> What is required
Return exactly the lines from the "14: (55, 93)" line through the last line of the entries below. Include no pictures.

(Extracted information begins)

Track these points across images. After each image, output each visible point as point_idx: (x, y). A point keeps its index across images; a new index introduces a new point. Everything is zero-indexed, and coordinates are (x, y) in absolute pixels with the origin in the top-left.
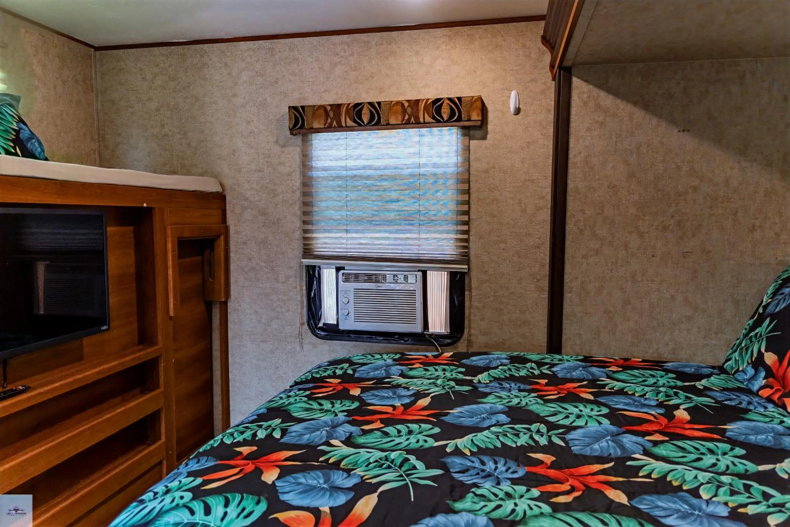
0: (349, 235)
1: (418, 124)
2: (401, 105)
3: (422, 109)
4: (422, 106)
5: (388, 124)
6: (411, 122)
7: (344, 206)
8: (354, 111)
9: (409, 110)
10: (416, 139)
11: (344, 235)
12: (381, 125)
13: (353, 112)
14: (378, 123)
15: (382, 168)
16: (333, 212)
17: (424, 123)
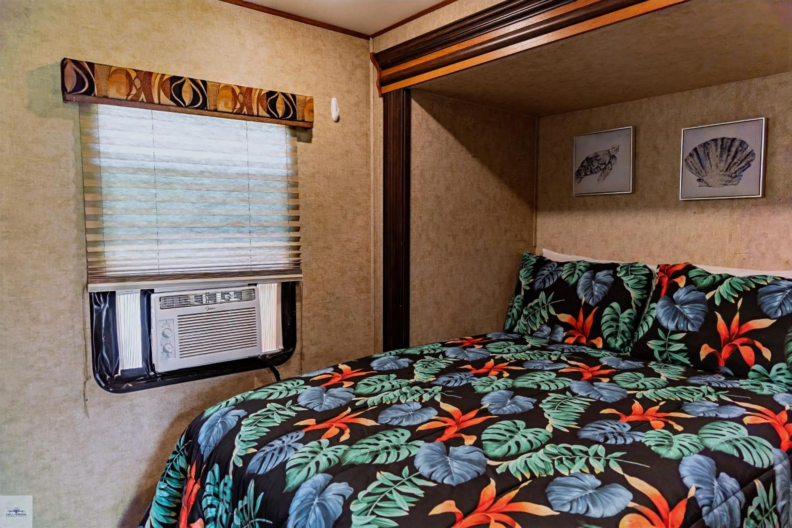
0: (161, 247)
1: (251, 116)
2: (231, 90)
3: (256, 100)
4: (255, 96)
5: (216, 110)
6: (243, 113)
7: (152, 208)
8: (171, 85)
9: (241, 98)
10: (244, 133)
11: (155, 247)
12: (207, 110)
13: (169, 86)
14: (204, 106)
15: (203, 162)
16: (138, 216)
17: (258, 116)
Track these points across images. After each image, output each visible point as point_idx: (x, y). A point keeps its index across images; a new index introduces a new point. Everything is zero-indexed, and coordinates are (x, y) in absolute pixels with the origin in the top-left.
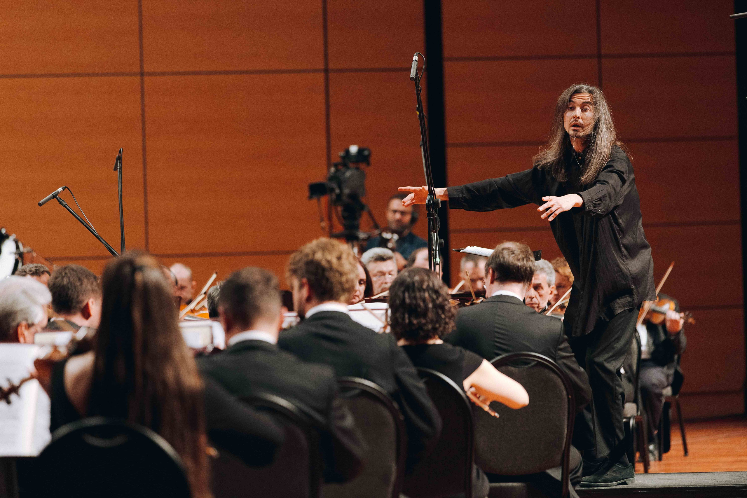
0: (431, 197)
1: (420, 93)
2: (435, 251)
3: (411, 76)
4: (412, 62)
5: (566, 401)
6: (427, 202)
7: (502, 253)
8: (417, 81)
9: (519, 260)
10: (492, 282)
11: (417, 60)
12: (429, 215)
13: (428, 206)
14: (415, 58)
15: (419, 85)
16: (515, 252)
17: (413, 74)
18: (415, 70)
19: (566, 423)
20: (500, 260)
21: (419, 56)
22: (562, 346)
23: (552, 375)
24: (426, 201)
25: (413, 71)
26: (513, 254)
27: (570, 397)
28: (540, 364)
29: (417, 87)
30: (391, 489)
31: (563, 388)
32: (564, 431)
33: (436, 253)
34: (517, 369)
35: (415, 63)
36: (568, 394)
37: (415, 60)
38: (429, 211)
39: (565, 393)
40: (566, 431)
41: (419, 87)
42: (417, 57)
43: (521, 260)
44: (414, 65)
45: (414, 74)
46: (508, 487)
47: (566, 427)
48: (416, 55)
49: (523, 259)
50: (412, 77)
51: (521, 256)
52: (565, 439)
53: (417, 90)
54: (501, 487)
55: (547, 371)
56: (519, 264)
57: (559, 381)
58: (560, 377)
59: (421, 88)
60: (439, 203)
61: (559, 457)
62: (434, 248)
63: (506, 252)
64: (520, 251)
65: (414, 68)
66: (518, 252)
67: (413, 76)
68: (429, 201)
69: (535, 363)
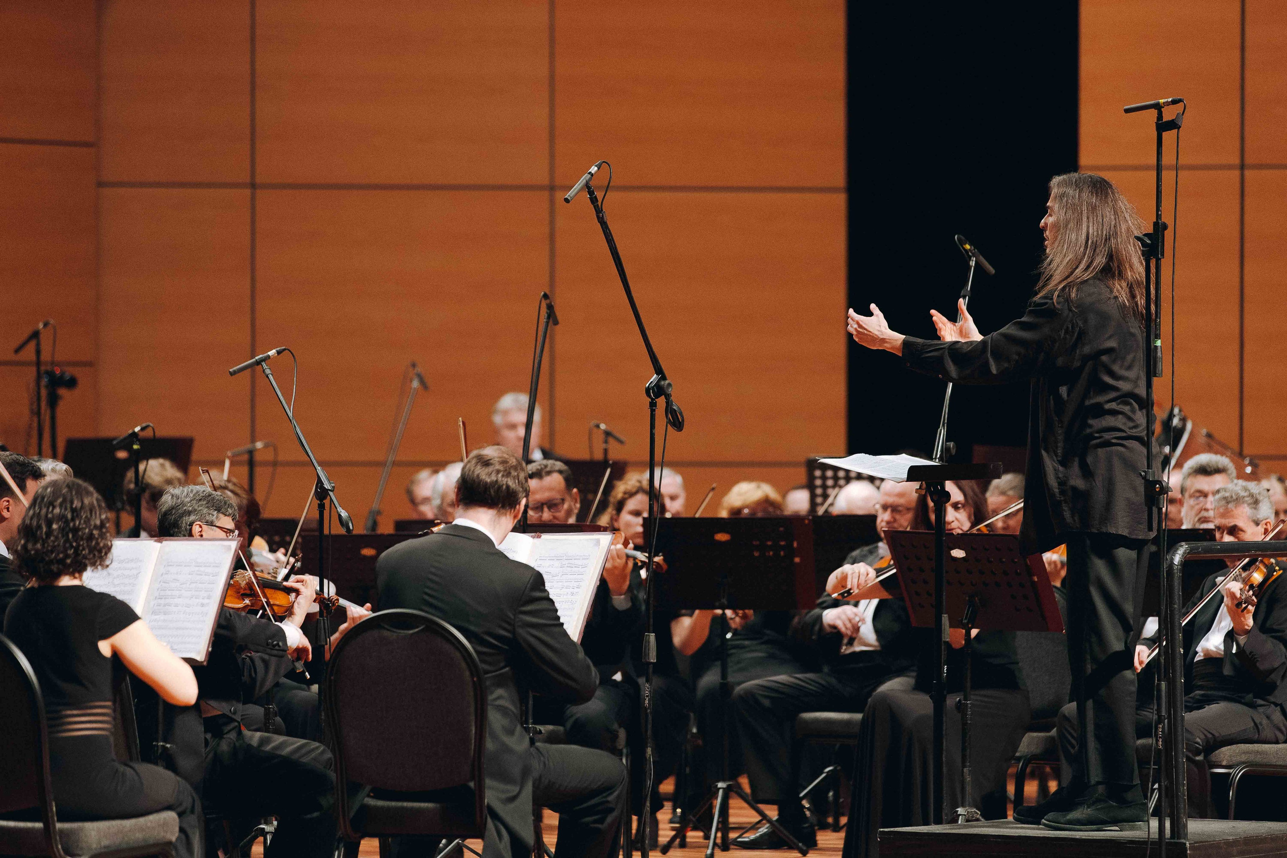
4: (585, 175)
5: (470, 686)
11: (594, 172)
19: (473, 718)
25: (575, 189)
27: (475, 679)
31: (465, 665)
32: (471, 730)
34: (395, 635)
35: (586, 178)
36: (472, 675)
37: (590, 173)
39: (467, 673)
42: (596, 168)
44: (584, 180)
45: (574, 194)
46: (412, 809)
54: (403, 808)
55: (438, 639)
57: (458, 654)
58: (458, 650)
60: (665, 387)
61: (467, 768)
65: (580, 184)
69: (423, 627)
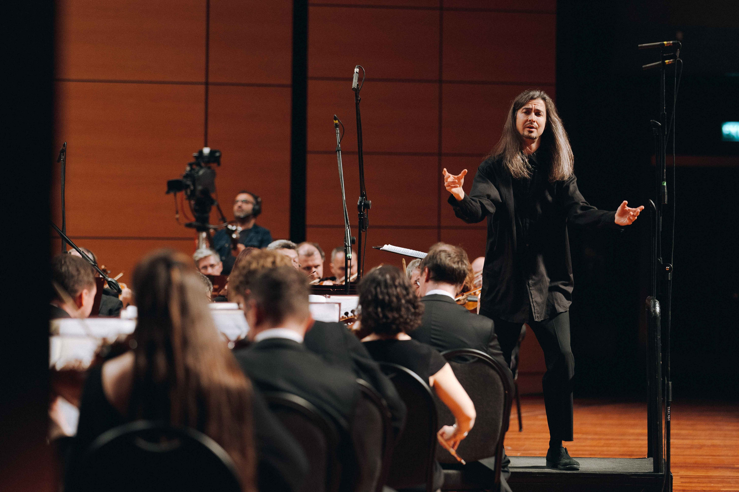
0: (363, 198)
1: (359, 102)
2: (348, 247)
3: (353, 86)
4: (354, 73)
5: (502, 396)
6: (358, 204)
7: (440, 255)
8: (357, 92)
9: (454, 263)
10: (427, 281)
11: (358, 72)
12: (360, 215)
13: (360, 207)
14: (356, 70)
15: (358, 95)
16: (452, 255)
17: (355, 83)
18: (357, 81)
19: (501, 417)
20: (437, 262)
21: (360, 68)
22: (492, 344)
23: (492, 372)
24: (358, 202)
25: (355, 82)
26: (450, 257)
27: (507, 392)
28: (481, 361)
29: (357, 97)
30: (374, 484)
31: (500, 384)
33: (349, 248)
34: (459, 365)
35: (356, 75)
36: (505, 390)
37: (357, 72)
38: (361, 211)
39: (502, 389)
40: (501, 423)
41: (358, 97)
42: (358, 70)
43: (456, 263)
44: (356, 76)
45: (356, 85)
47: (501, 420)
48: (357, 68)
49: (458, 262)
50: (354, 88)
51: (456, 259)
52: (500, 431)
53: (357, 100)
55: (487, 367)
56: (455, 266)
57: (498, 377)
58: (498, 373)
59: (360, 99)
60: (370, 204)
61: (493, 449)
62: (347, 245)
63: (443, 255)
64: (456, 254)
65: (356, 79)
66: (454, 256)
67: (355, 86)
68: (361, 202)
69: (476, 359)
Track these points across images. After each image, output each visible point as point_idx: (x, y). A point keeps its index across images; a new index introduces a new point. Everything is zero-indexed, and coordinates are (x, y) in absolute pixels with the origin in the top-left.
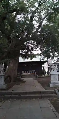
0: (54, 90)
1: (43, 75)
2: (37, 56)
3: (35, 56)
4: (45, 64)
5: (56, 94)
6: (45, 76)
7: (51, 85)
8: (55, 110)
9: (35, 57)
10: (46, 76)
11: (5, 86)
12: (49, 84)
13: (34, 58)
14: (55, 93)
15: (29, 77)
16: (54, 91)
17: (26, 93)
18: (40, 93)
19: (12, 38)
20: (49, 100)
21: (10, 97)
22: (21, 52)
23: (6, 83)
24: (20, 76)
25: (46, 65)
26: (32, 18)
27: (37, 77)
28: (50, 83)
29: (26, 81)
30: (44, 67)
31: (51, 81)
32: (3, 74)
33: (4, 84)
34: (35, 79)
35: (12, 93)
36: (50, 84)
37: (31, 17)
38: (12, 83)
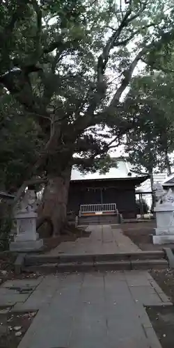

(Extracted information ends)

> Task solution
14: (55, 93)
15: (29, 77)
16: (54, 91)
17: (26, 93)
18: (40, 93)
19: (12, 38)
20: (49, 100)
21: (10, 97)
22: (21, 52)
23: (6, 83)
24: (20, 76)
25: (46, 65)
26: (32, 18)
27: (37, 77)
28: (50, 83)
29: (26, 81)
30: (44, 67)
31: (51, 81)
32: (3, 74)
33: (4, 84)
34: (35, 79)
35: (12, 93)
36: (50, 84)
37: (31, 17)
38: (12, 83)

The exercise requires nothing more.